NASA’s ambitious roadmap to discover aliens

Attending the panel were many of the NASA’s top scientists including chief scientist Ellen Stofan, associate administrator John Grunsfeld, and Jet Propulsion Laboratory director Dave Gallagher. Sara Seager, a planetary scientist at MIT, was also on the panel. During their discussion, researchers outlined NASA’s roadmap to discover life beyond Earth. It’s an ongoing effort involving many of the current and future telescopes.

Though many scientists are looking for the sign of life in our solar system, especially on Mars, experts on the panel spoke about looking for these signs on planets circling other stars. The launch of Kepler Space Telescope was part of NASA’s roadmap. The agency will launch the Transiting Exoplanet Surveying Satellite (TESS) in 2017 and the James Webb Telescope in 2018. The proposed Wide Field Infrared Survey Telescope – Astrophysics Focused Telescope Assets (WFIRST-AFTA) is likely to be launched in early next decade.

NASA is making a lot of technological advancements

The James Webb Telescope will travel 930,000 miles from Earth, about four times the distance between our planet and the moon. Its launch in 2018 will help NASA see if any of those billions of planets have the right chemical composition to support life. Specifically, scientists are trying to find gases that could only be produced by living beings. But even with the James Webb Telescope, there are very low chances of success.
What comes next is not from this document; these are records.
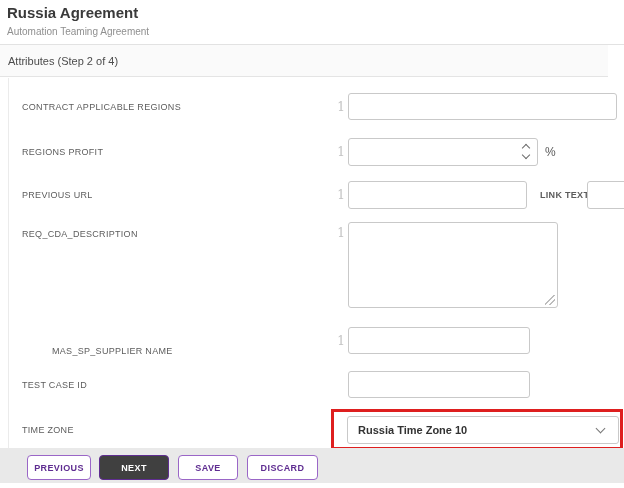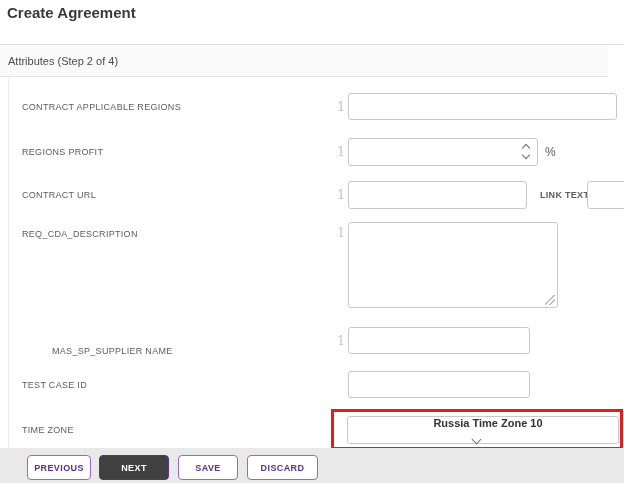--- a/index.html
+++ b/index.html
@@ -66,7 +66,7 @@
 
 <div class="stage">
 
-  <div class="title">Create Agreement</div>
+  <div class="title">Russia Agreement</div>
   <div class="hr-top"></div>
 
   <div class="section-bar">

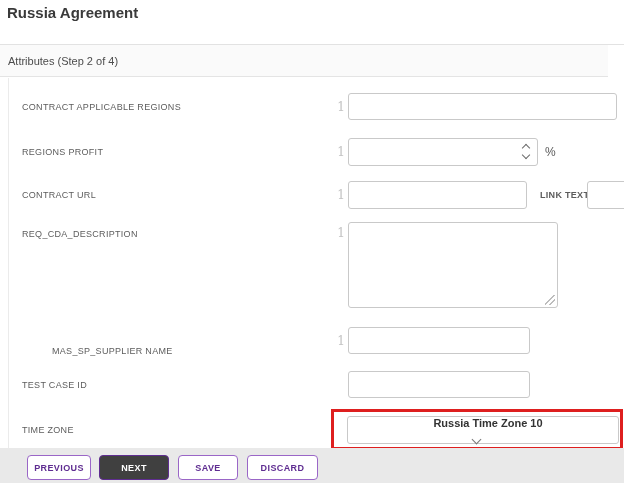--- a/index.html
+++ b/index.html
@@ -67,6 +67,7 @@
 <div class="stage">
 
   <div class="title">Russia Agreement</div>
+  <div class="subtitle">Automation Teaming Agreement</div>
   <div class="hr-top"></div>
 
   <div class="section-bar">

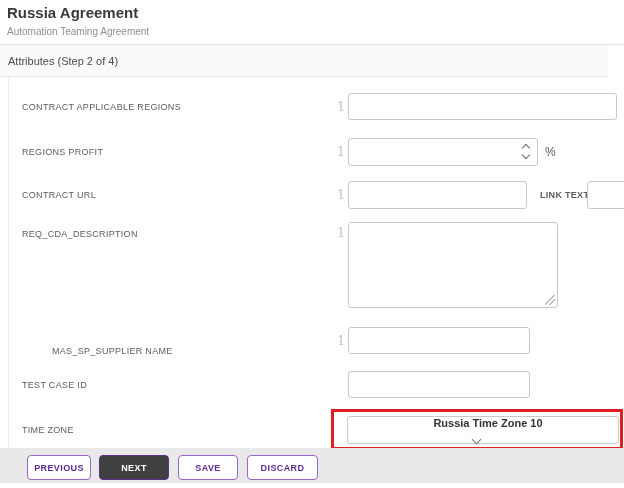--- a/index.html
+++ b/index.html
@@ -89,7 +89,7 @@
   </span>
   <span class="suffix" style="left:545px; top:145px;">%</span>
 
-  <span class="flabel" style="top:181px; height:28px;">CONTRACT URL</span>
+  <span class="flabel" style="top:181px; height:28px;">PREVIOUS URL</span>
   <span class="indicator" style="top:181px; height:28px;">1</span>
   <input class="tinput" style="left: 348px; top: 181px; width: 179px; height: 28px;" value="">
   <span class="mini-label" style="left:540px; top:181px; height:28px;">LINK TEXT</span>

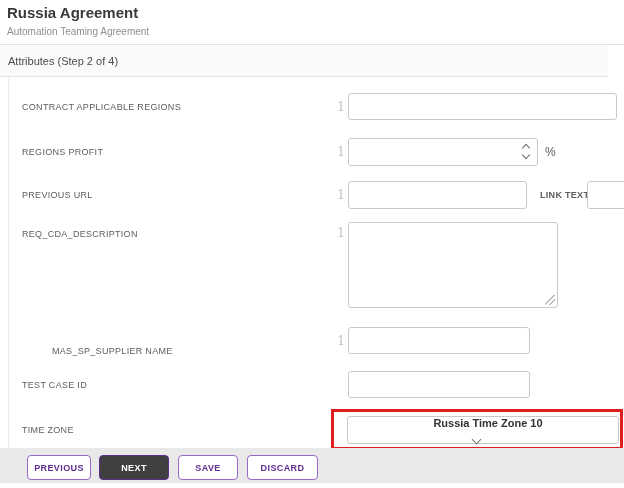--- a/index.html
+++ b/index.html
@@ -46,7 +46,7 @@
 
   
   .fselect { position:absolute; border:1px solid #c9c9c9; border-radius:3px; background:#fff;
-             display:flex; align-items:center; cursor:pointer;flex-direction:column; }
+             display:flex; align-items:center; cursor:pointer; }
   .fselect .sel-text { font-size:11px; font-weight:bold; color:#333; padding-left:10px; flex:1; }
   .sel-chev { width:7px; height:7px; border-right:1.6px solid #777; border-bottom:1.6px solid #777;
               transform:rotate(45deg); margin-right:14px; margin-top:-3px; }

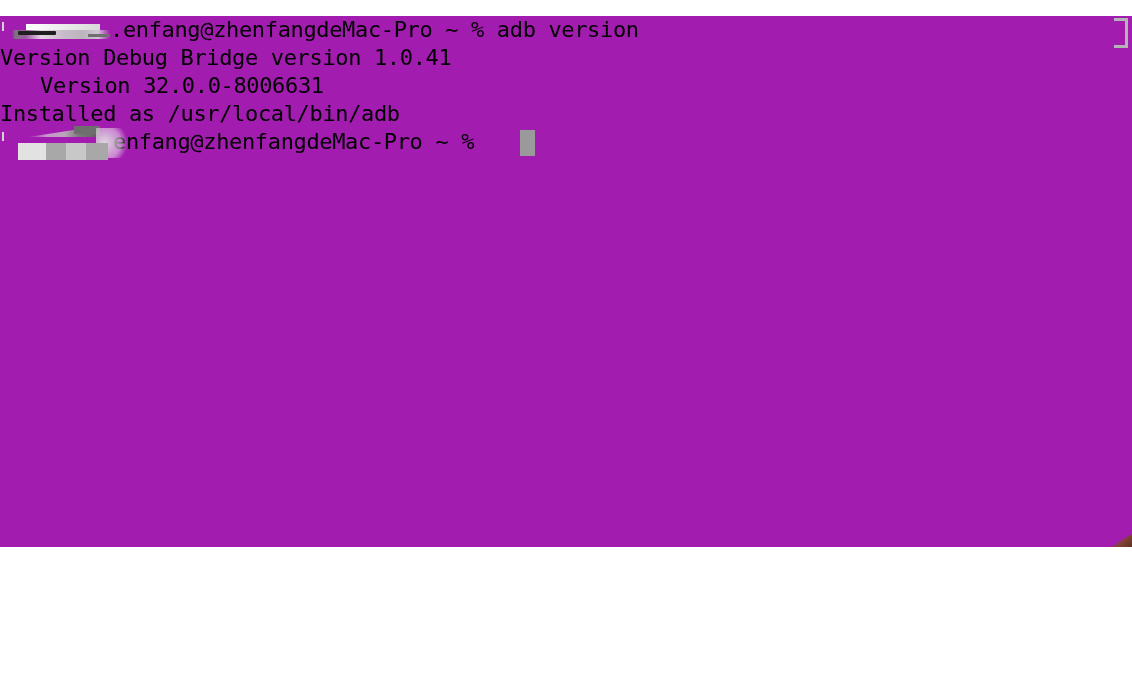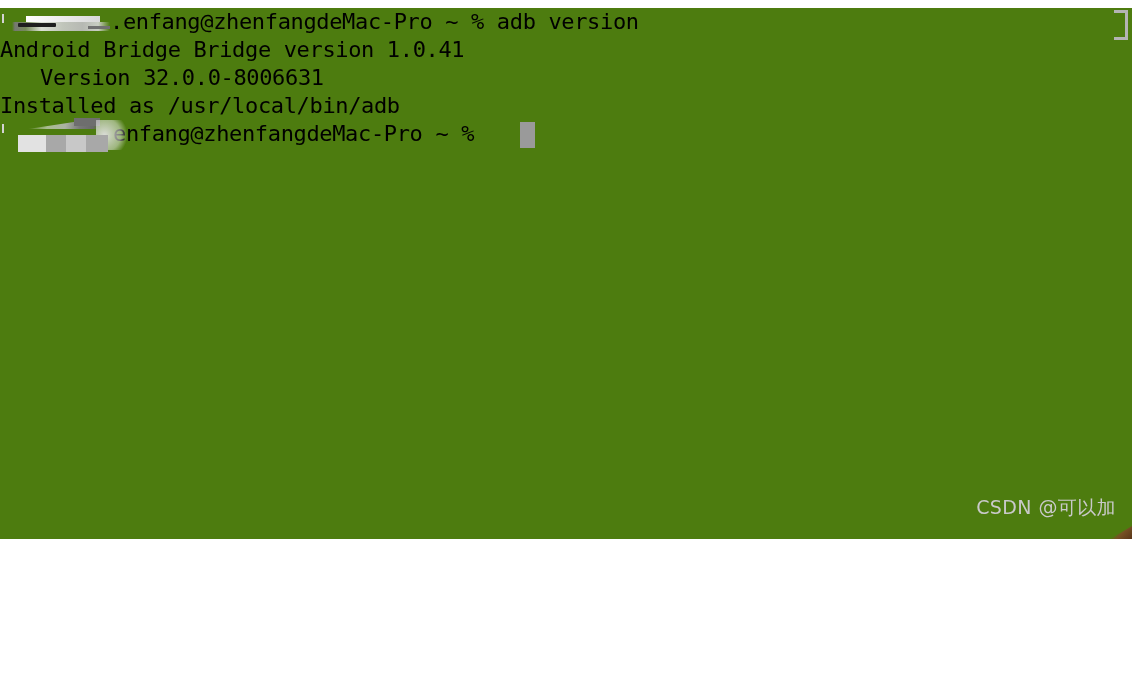--- a/index.html
+++ b/index.html
@@ -18,10 +18,10 @@
   #terminal {
     position: absolute;
     left: 0;
-    top: 8px;
+    top: 16px;
     width: 1132px;
     height: 531px;
-    background: #4d7c0f;
+    background: #a21caf;
   }
 
   .line {

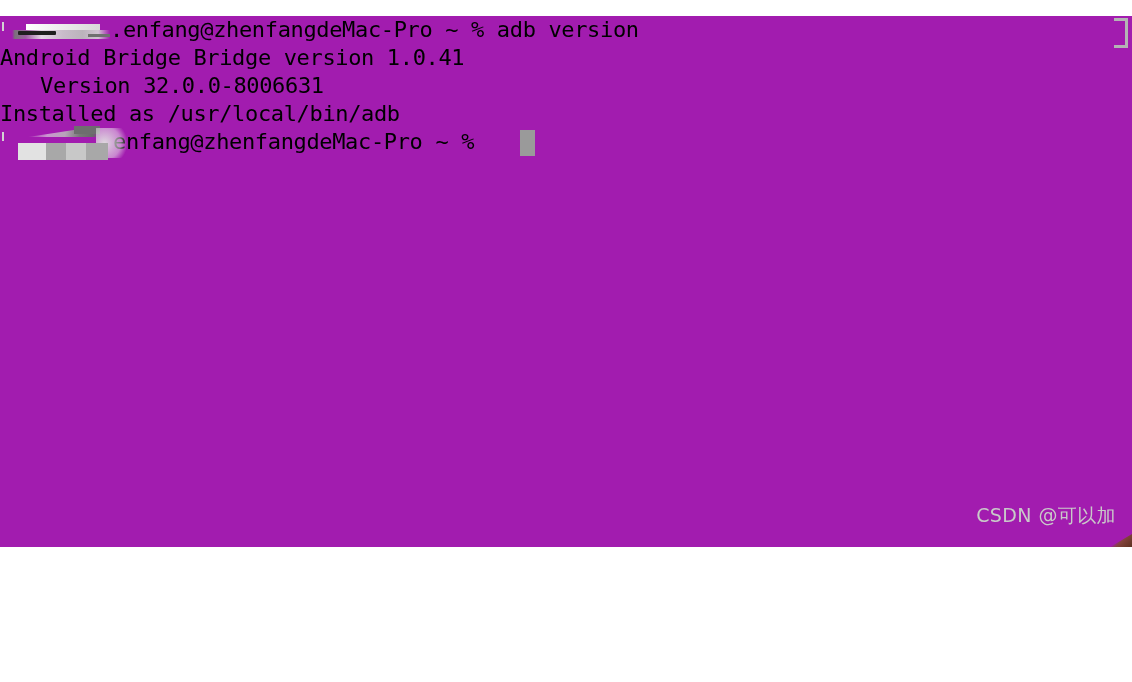--- a/index.html
+++ b/index.html
@@ -212,7 +212,7 @@
 
   <div class="line line-1 prompt-indent">.enfang@zhenfangdeMac-Pro ~ % adb version</div>
 
-  <div class="line line-2">Android Bridge Bridge version 1.0.41</div>
+  <div class="line line-2">Version Debug Bridge version 1.0.41</div>
 
   <div class="line line-3">Version 32.0.0-8006631</div>
 

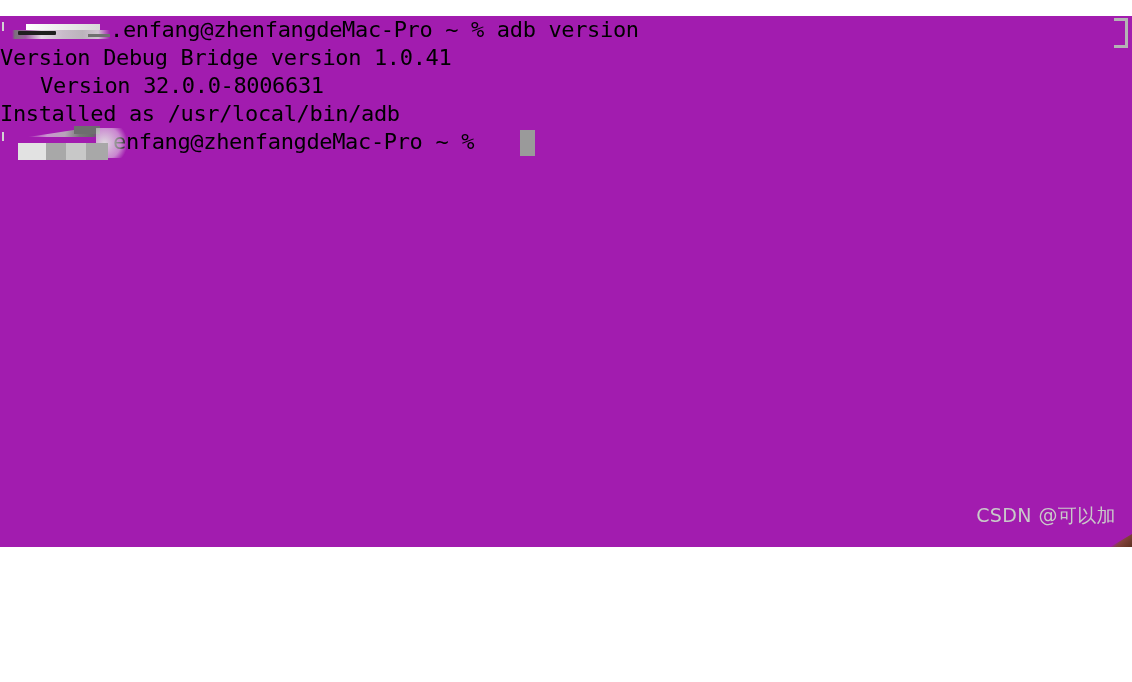--- a/index.html
+++ b/index.html
@@ -243,7 +243,6 @@
 
   <div id="bracket-mark"></div>
 
-  <div id="watermark">CSDN @可以加</div>
 
   <div id="corner-artifact"></div>
 

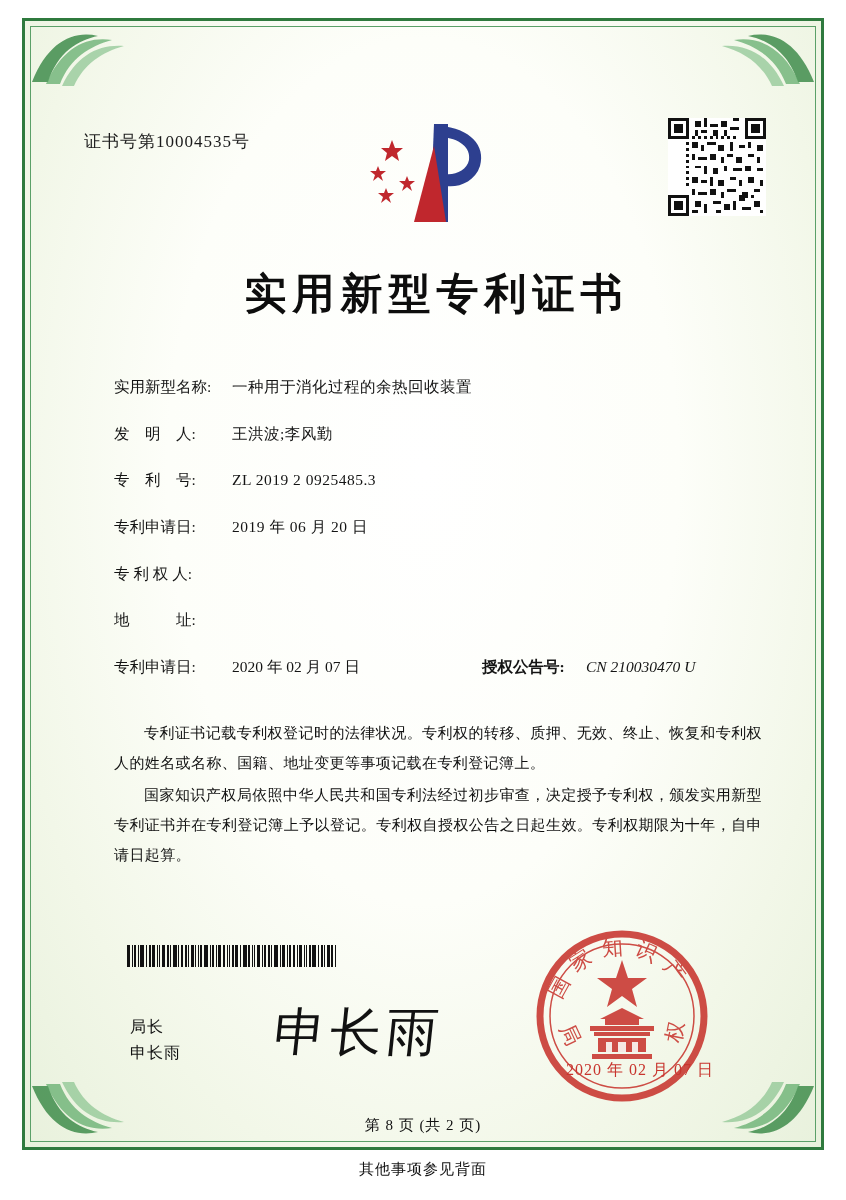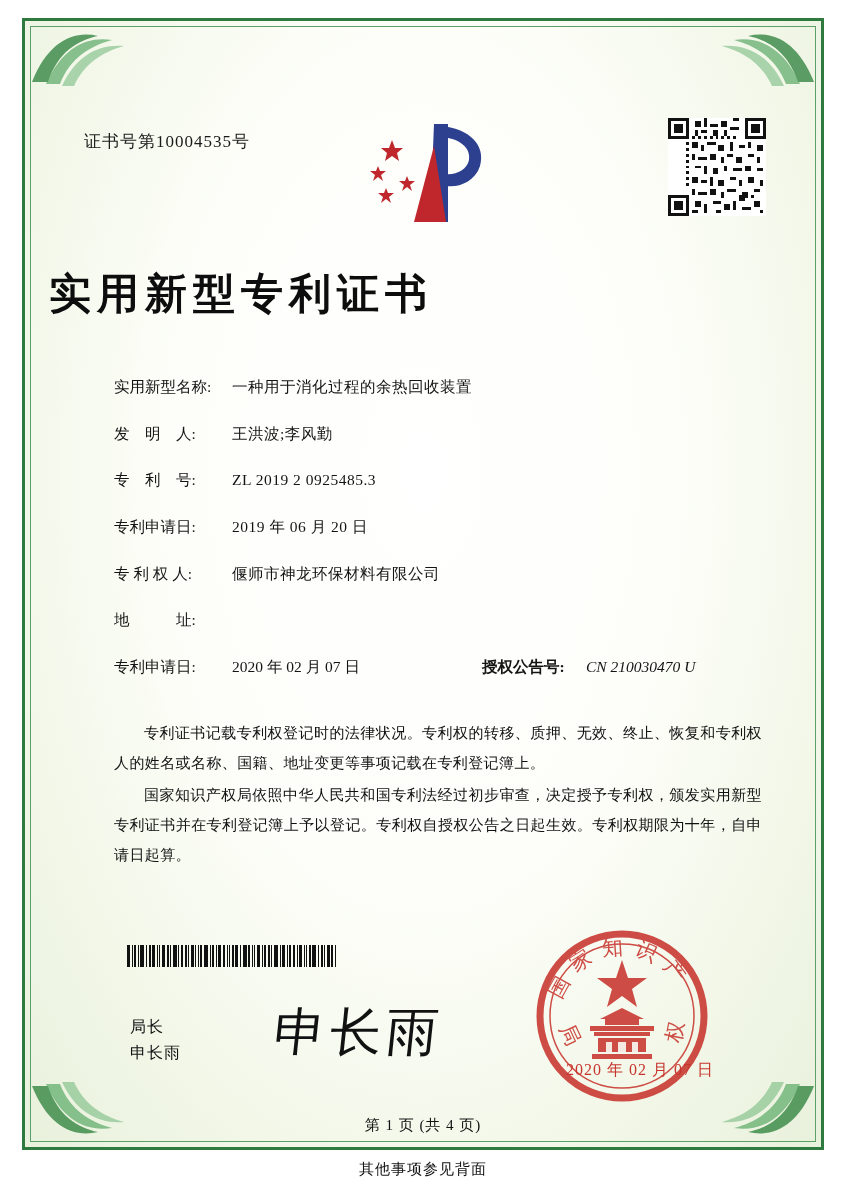--- a/index.html
+++ b/index.html
@@ -87,6 +87,7 @@
     left: 0;
     right: 0;
     top: 248px;
+    text-align: center;
     font-size: 42px;
     font-weight: bold;
     letter-spacing: 6px;

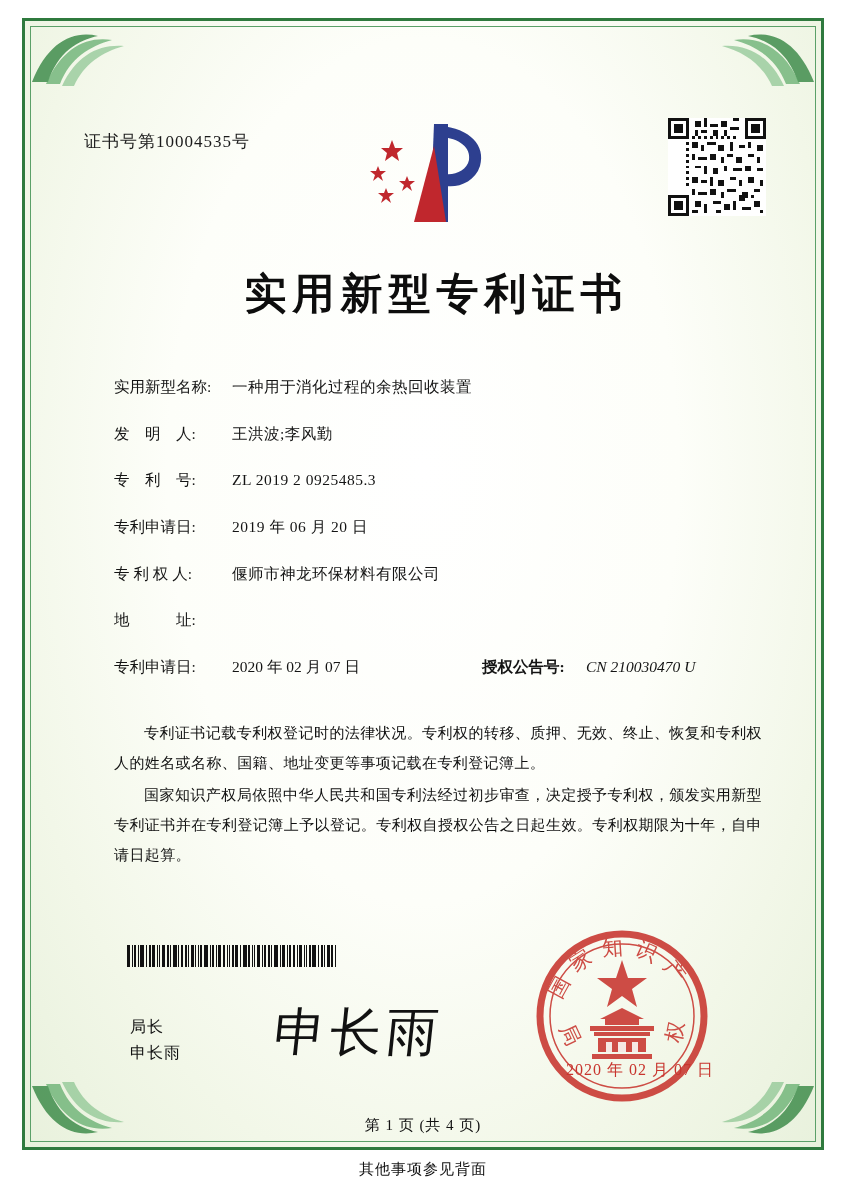--- a/index.html
+++ b/index.html
@@ -410,7 +410,6 @@
 
     <div class="row">
       <span class="lbl">专 利 权 人:</span>
-      <span class="val">偃师市神龙环保材料有限公司</span>
     </div>
 
     <div class="row">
But as NASA’s telescopes get bigger and bigger, the chances of finding alien life will improve. New technologies that are currently under development will make it easier to find smaller Earth-size planets. The smaller planets are difficult to spot because they look very dim compared to the star they circle around. So, the Jet Propulsion Laboratory scientists are developing a sunflower-shaped starshade that would be launched alongside a telescope. It will block out the starlight, and help see the smaller planets more clearly.